司法局での抗議⑤
ブロッサムは、さらに言葉を続ける。「キロヌカ人の記念墓地での事件は、大変迷惑千万な行いだ。この事件は、記念墓地で眠りについている英霊に泥を塗るもので、帝国の臣民として物凄く許しがたい。司法局はキロヌカ人の犯罪について、厳しく対応する気はあるのか?」
そう問われた男は、3、40秒くらい沈黙を続けて、まるで時間が止まってしまったかと思うほどの静けさだった。男と対峙しているブロッサムたちには、随分長い時間に感じられた。

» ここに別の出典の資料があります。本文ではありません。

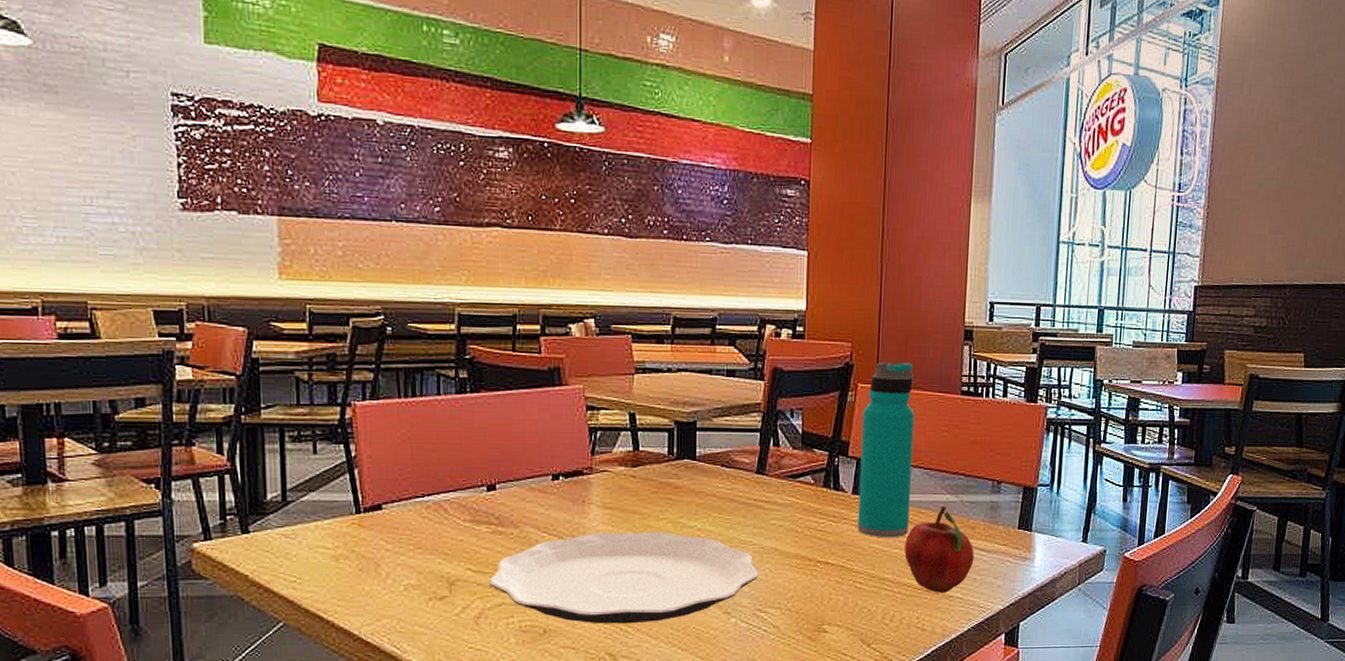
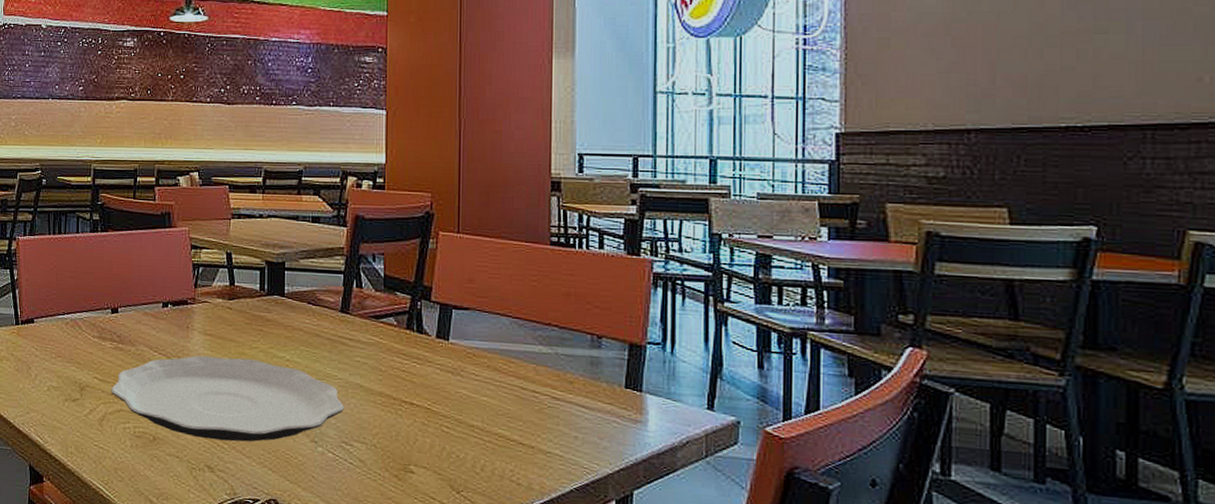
water bottle: present [857,362,914,538] -> none [443,211,499,385]
fruit: present [904,505,974,593] -> none [494,356,574,448]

沈黙の後、男は開き直った態度で口を開く。「あなたたちは、「キロヌカ人の犯罪は言語道断」と言っているが、それは差別だろうよ。」
それに対して、ジョンが即座に反論する。「お言葉ですが、今のお考えは違うと思います。記念墓地でのキロヌカ人の犯罪は、誰がどう考えても、許される所業ではないはずです。」
「なぜだ?」男は、ジョンをにらみつけ、不愉快な様子で尋ねる。
「記念墓地は、過去の戦で命を捧げた、将兵の魂が眠る場所です。その神聖な場所で、爆発を起こした犯人を批判するのは、差別ではなく、正当な事だと思います。」
ジョンがそこまで言うと、男は鬼のような形相で、怒り狂ったようにテーブルを叩きつけた。
「この差別主義者め。あれやらこれやら横槍を入れやがって、お前らの事は一生忘れないからな。さもなくばここから出て行け!」
ブロッサムたちの間に、緊迫した空気が張り詰める。